The brand's new vegan shoe is the first ever 75 percent USDA certified bio-based shoe, made with a 100 percent cotton upper and a biobased sole derived from corn.
'From dust to dust'
"We like to say, we are 'growing shoes' here at Reebok," said Head of Reebok Future, Bill McInnis.
"Ultimately, our goal is to create a broad selection of bio-based footwear that can be composted after use. We'll then use that compost as part of the soil to grow the materials for the next range of shoes. We want to take the entire cycle into account; to go from dust to dust."

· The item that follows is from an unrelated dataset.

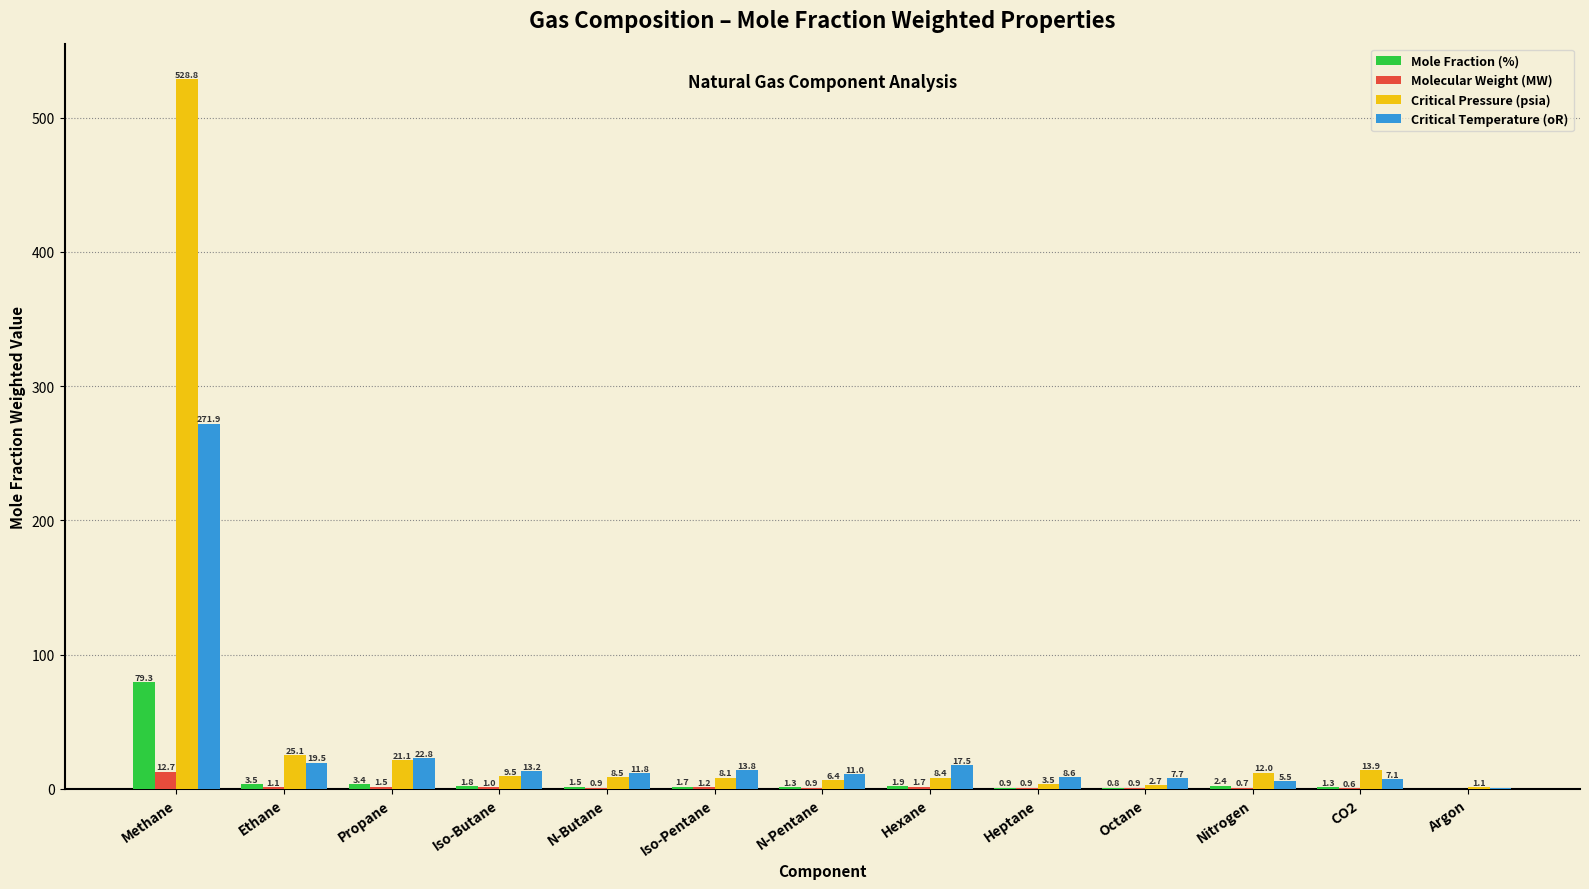

How many series are shown in this chart?

4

PETA President Ingrid Newkirk said: "Reebok is at the forefront of a vegan revolution using high-tech materials that are kind to the Earth and all its inhabitants.
"PETA is calling on retailers around the world to follow Reebok's example and develop high-performance fabrics that spare cows terrible deaths and spare the environment toxic tanneries."
The animal-rights organization also gave Reebok an award dubbed Innovator For Animals, stating the brand's vegan sneakers: "Perfectly demonstrates the superiority of cruelty-free, plant-based technology over leather and other animal-derived materials and provides trendsetters and activewear enthusiasts alike with sneakers that are durable, light, zero-waste, and, best of all, animal friendly."